Bij kwesties als deze is natuurlijk de vraag aan de orde uit wiens portemonnee de schade uiteindelijk moet worden betaald. Immers, als de ouders de schade ‘uit eigen zak’ moeten betalen dan kan dat in de familie ‘merkwaardige’ verwikkelingen geven.

Ligt anders als de aangesproken ouder een WA–verzekering heeft. In dat geval krijgt het kind de schade vergoed door de verzekering van de ouder. Nu hebben vrijwel alle “gezin WA verzekeringen" een uitsluitingclausule die zegt dat er niet wordt uitgekeerd bij aansprakelijkheid tussen gezinsleden onderling. Op zichzelf is dat gek, want juist in het gezin lopen veel mensen enorme schades op.

In een ‘klassiek’ gezin, waarin de ouders de eigen kinderen opvoeden zal er dus veelal geen verzekering aanwezig zijn die dekking verleent. Bij de grote groep samenlevingsvormen die bestaan uit een of meer volwassenen met een of meer niet eigen kinderen is er vaak wel dekking omdat het gewonde kind niet behoort tot het ‘gezin’ van de aansprakelijke volwassene.

Conclusie: ·‘aansprakelijke ouders’ een gezonde ontwikkeling?

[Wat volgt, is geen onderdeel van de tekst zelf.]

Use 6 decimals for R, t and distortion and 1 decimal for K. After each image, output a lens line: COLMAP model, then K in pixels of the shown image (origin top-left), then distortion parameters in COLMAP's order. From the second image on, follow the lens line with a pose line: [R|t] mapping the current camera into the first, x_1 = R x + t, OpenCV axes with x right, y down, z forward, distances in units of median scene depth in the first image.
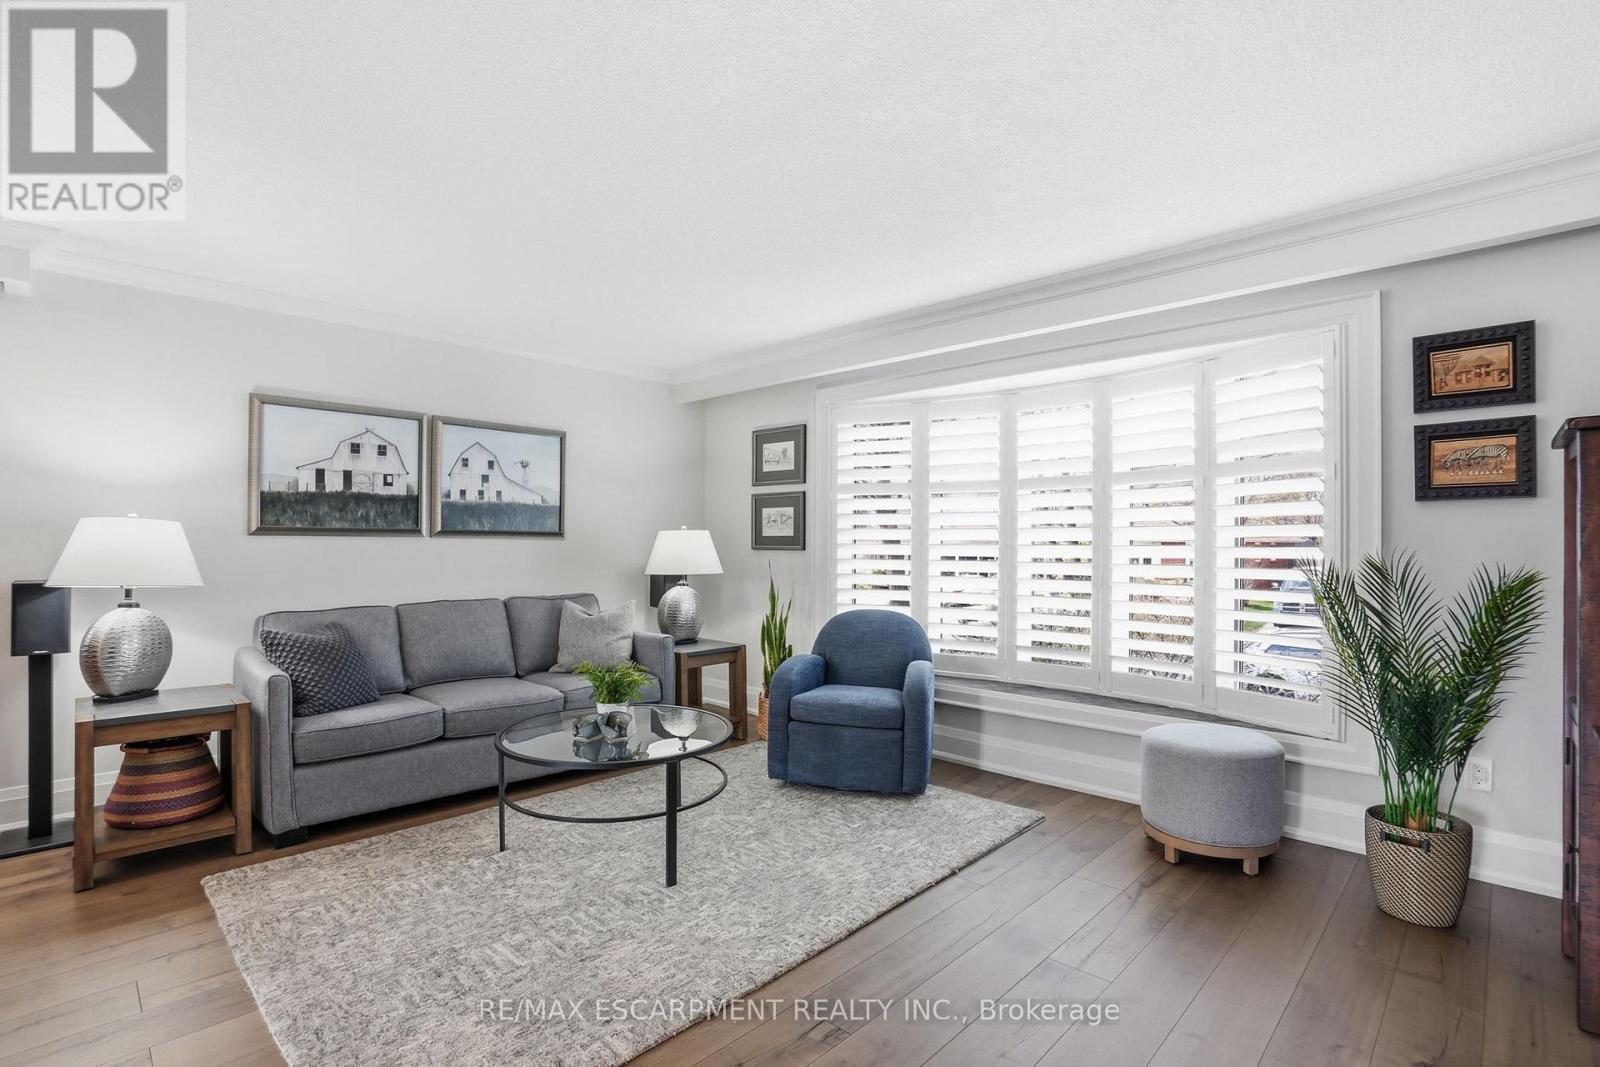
lens RADIAL K [[748.6, 0, 800.0], [0, 748.6, 533.5], [0, 0, 1]] dist [-0.030255, 0.000868]
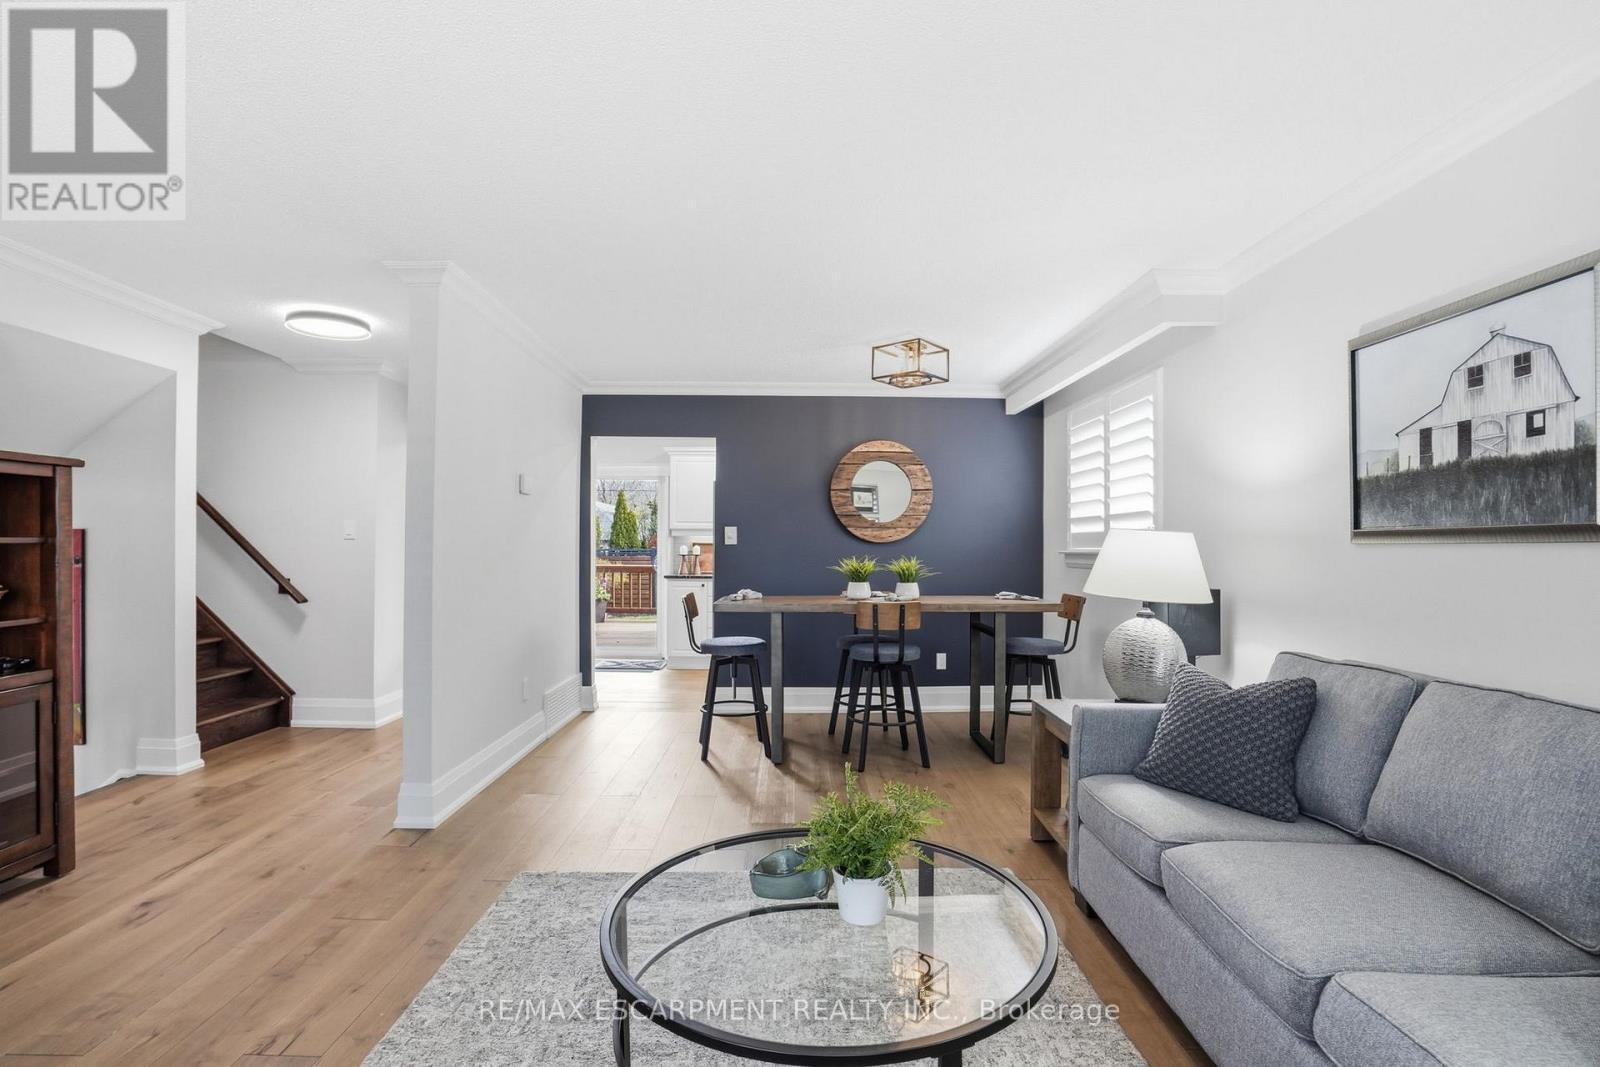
lens RADIAL K [[730.3, 0, 786.3], [0, 730.3, 537.6], [0, 0, 1]] dist [-0.092057, 0.031927]
pose [[-0.715157, -0.015529, -0.698792, 0.092793], [0.000431, 0.999743, -0.022657, 0.010938], [0.698964, -0.016505, -0.714966, 1.029007]]
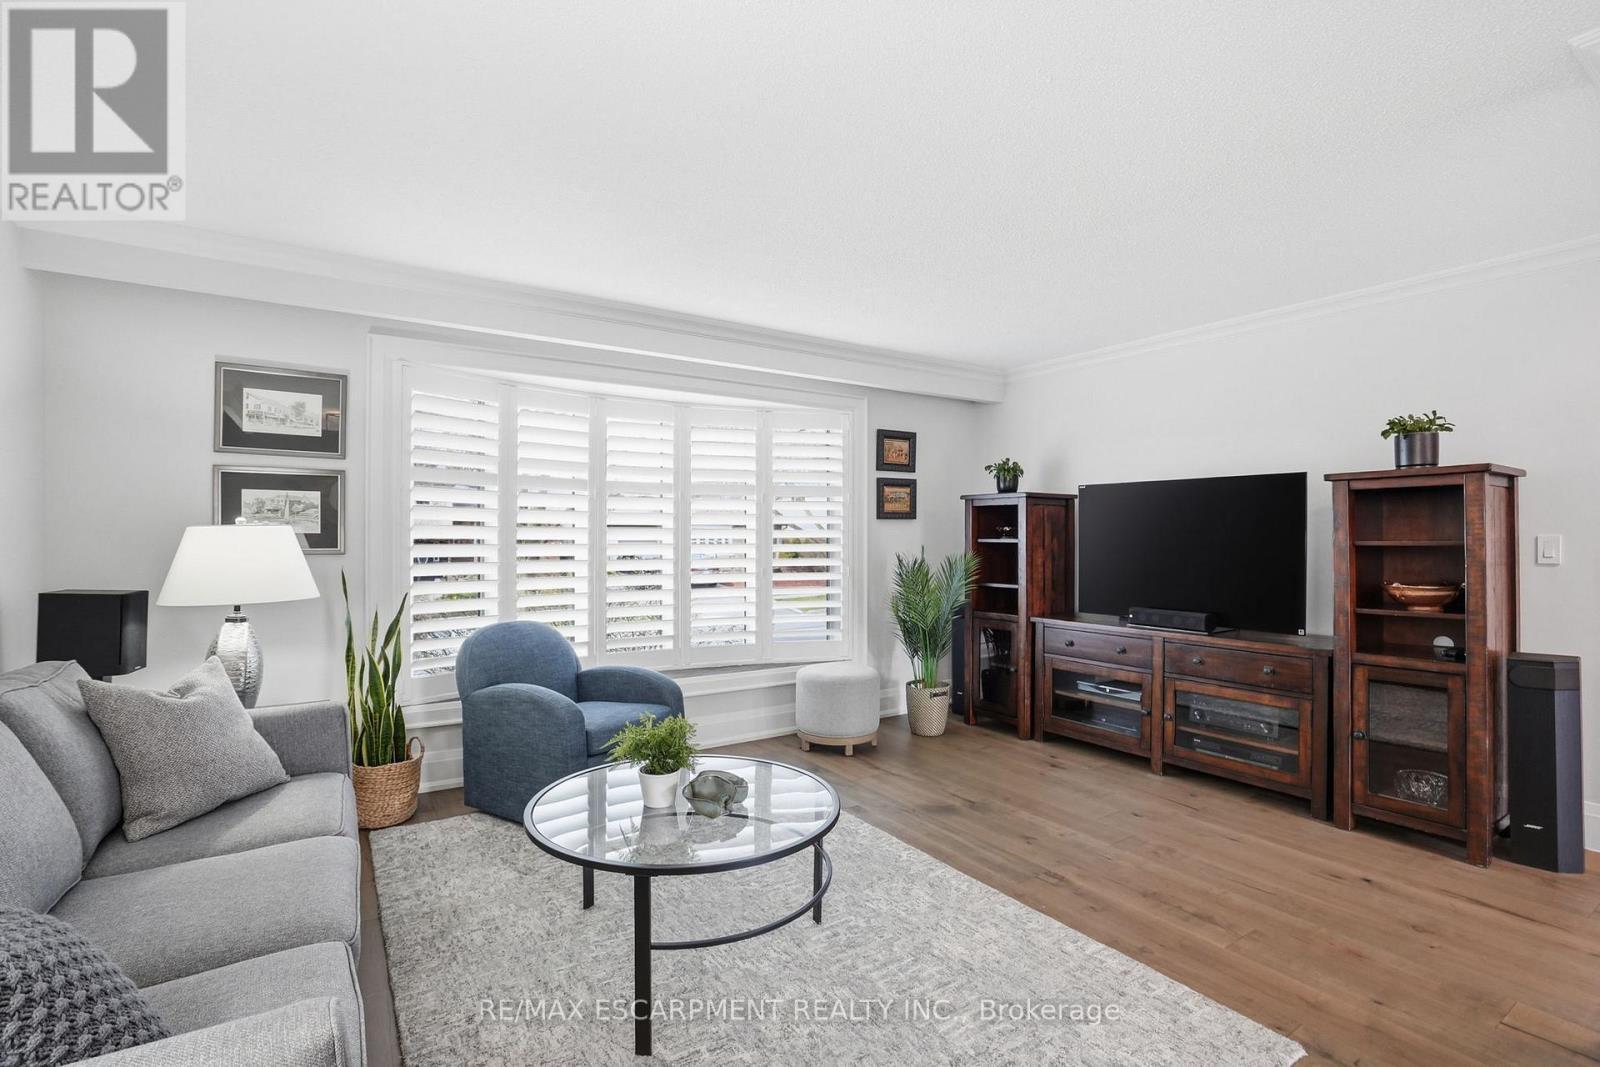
lens RADIAL K [[730.3, 0, 786.3], [0, 730.3, 537.6], [0, 0, 1]] dist [-0.092057, 0.031927]
pose [[0.246367, 0.005496, 0.969161, -0.698626], [-0.009449, 0.999950, -0.003268, 0.007156], [-0.969130, -0.008352, 0.246407, 0.561861]]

De VvLS vindt het een gezonde ontwikkeling dat kinderen de schade vergoed kunnen krijgen die zij hebben opgelopen bij een verwonding door onzorgvuldigheid van een ouder. Daar zijn twee goede redenen voor. Ten eerste is het niet eerlijk en niet nodig om verwonde kinderen naast de pijn, het verdriet en de beperkingen ook nog de volledige schade voor hun eigen rekening te laten nemen. Dat hoeft niemand in dit land en er is geen enkele reden waarom nu uitgerekend kinderen die in het gezin gewond zijn geraakt niet schadeloos gesteld zouden hoeven worden.

Bovendien werkt het aansprakelijkheidsrecht over het alge­ meen als een van de beste middelen om het aantal ongevallen naar beneden te krijgen. Een samenleving die weet waar er precies ongelukken gebeuren en die de ontstane schade niet laat voor rekening van het toevallige slachtoffer laat is in staat om de oorzaken weg te nemen en het aantal ongevallen uiteindelijk nog verder naar beneden te krijgen.

Nieuws van VvLS

De VvLS gaat de beurs op!

De VvLS is een stap verder om haar naamsbekendheid te vergroten. Zo stond zij onlangs met stand bij de Spreekuurhoudersdag van de Landelijke Vereniging Arbeidsongeschikten en had zij een stand bij de bijeenkomst van de Vereniging van Mensen met Brandwonden en de Brandwondenstichting. Van 8 t/m 12 oktober aanstaande zal zij deelnemen aan het Etos Event, welke zal plaatsvinden in de Jaarbeurshallen te Utrecht. Dit is een beurs voor Health en Beauty, georganiseerd door Etos, Top Sante en Flair. Op deze beurs zal de VvLS samen met 4 andere patiëntenorganisaties vertegenwoordigd zijn onder de noemer “Bij een patiëntenorganisatie voelt u zich beter". Op deze manier hoopt de VvLS nog meer mensen te kunnen helpen en veel leed te besparen.